BTW: this is Anaconda install with Spyder IDE
Thank you.
Thank you for this article, it helped to get a grasp of using raw strings in Python.
One addition: Users can not always get around using “/”. If you want to automate starting applications, you’ll have to use the OS specific path seperators while emulating command line calls with the subprocess library for example. Same procedure for using Python in Blender.
One more addition: You could use platform independent tools like “os.path.join(“path”, “to”, “file”). This would be a good workaround to be compatible in both Windows and Linux
Thank you so much, this was very clear.
I still have one issue though. Using the command os.getcwd() I get the path with one backward slash. How can I easily transform this/work with it? Logically adding r’ just makes the os.getcwd() a string.
If you’re getting ‘\\’ back from os.getcwd(), then I think that means you’re currently in the root Windows directory. I honestly don’t know that much about Windows, so I’m not 100% sure — I actually thought you needed to have a drive name before it, such as ‘c:\\’ or the like.
You can’t add ‘r’ to an existing string; the ‘r’ before the opening quote is used when creating a new string. So once you have the string from os.getcwd(), you can just use it as a string; it has already doubled whatever you need.
Boy, so much text for a simple thing. Could have been a 5 liner.
[…] Note: In case you were wondering what the “r” does in the subprocess line, it tells Python that the following backslashes are not escape characters and therefore allows us to use “normal” Windows paths. Before the “r” was introduced we had to use two backslashes that confused things somewhat. For a more detailed explanation read this post. […]
[…] Source link […]
Use forward slashes (and avoid drive letters) if you want your paths to work under multiple operating systems. This can work splendidly for relative paths, or well-defined fragments of paths.

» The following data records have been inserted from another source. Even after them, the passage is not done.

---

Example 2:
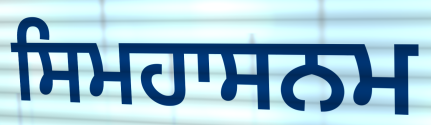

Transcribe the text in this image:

ਸਿਮਹਾਸਨਮ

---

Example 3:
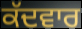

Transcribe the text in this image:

ਕੱਦਵਾਰ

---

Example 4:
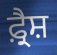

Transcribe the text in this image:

ਫ਼੍ਰੈਸ਼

Use raw strings if you have to copy and paste paths between Python and other Windows programs (e.g., the command prompt).

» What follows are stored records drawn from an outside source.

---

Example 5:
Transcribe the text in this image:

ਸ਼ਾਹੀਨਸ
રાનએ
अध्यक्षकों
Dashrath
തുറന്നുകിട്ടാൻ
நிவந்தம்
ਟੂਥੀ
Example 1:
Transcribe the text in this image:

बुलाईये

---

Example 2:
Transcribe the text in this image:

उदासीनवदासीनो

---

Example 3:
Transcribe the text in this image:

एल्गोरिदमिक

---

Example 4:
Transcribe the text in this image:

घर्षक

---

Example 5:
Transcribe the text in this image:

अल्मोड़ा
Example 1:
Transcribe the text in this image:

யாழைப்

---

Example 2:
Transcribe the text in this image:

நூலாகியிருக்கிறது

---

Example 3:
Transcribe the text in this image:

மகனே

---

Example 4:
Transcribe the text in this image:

If both apply, then you need to think carefully, and get creative.
True, forward slashes work just fine (as I mention at the “PS” at the bottom of the post). But for people who only work on Windows, and who are relatively new to cross-platform issues, forward slashes seem super-weird and non-intuitive to them. I generally encourage people to use raw strings when they have to hard-code paths, so as to avoid the (nearly inevitable, it would seem) conflicts that they’ll experience.
Actually the Windows version of Python accepts regular slashes in the file paths. Example:
>>> infile = open(“C:/python27/tools/scripts/suff.py”)
>>> infile.read()
“#! /usr/bin/env python\n\n# suff\n …
PowerShell also accepts regular slashes in file paths. Example:
PS C:\> dir c:/python27/tools/scripts
Directory: C:\python27\tools\scripts
Mode LastWriteTime Length Name
—- ————- —— —-
-a—- 2015-08-21 3:37 PM 96 2to3.py
-a—- 2015-08-21 3:37 PM 4335 analyze_dxp.py
-a—- 2015-08-21 3:37 PM 4075 byext.py
-a—- 2015-08-21 3:37 PM 1699 byteyears.py
-a—- 2015-08-21 3:37 PM 4825 checkappend.py
OTOH, cmd.exe requires backslashes in file paths.
Right, at the bottom of the post I mentioned that you can use forward slashes — but that for many Windows people, this is weird and/or unintuitive.
Or, perhaps even better:
>>> filename = os.path.join(“C:” + os.sep, “abc”, “def”, “ghi.txt”)
>>> print(filename)
C:\abc\def\ghi.txt
This is true, but if people are just trying to hard-code a path in their program and then open a file, that seems like overkill…
In 10 years time future you will be stuck dealing with a mess of hardcoded hacks, and will wish you had done it “properly”.
It all depends on context.
If you’re writing a quick, one-off program, then it doesn’t matter.
But yes, if you’re writing production code that will need to survive for years and be maintained by others, then a hard-coded path is almost certainly a bad idea, and using something like os.path.join is almost certainly better. Or even better than that, using pathlib, which solves even more problems.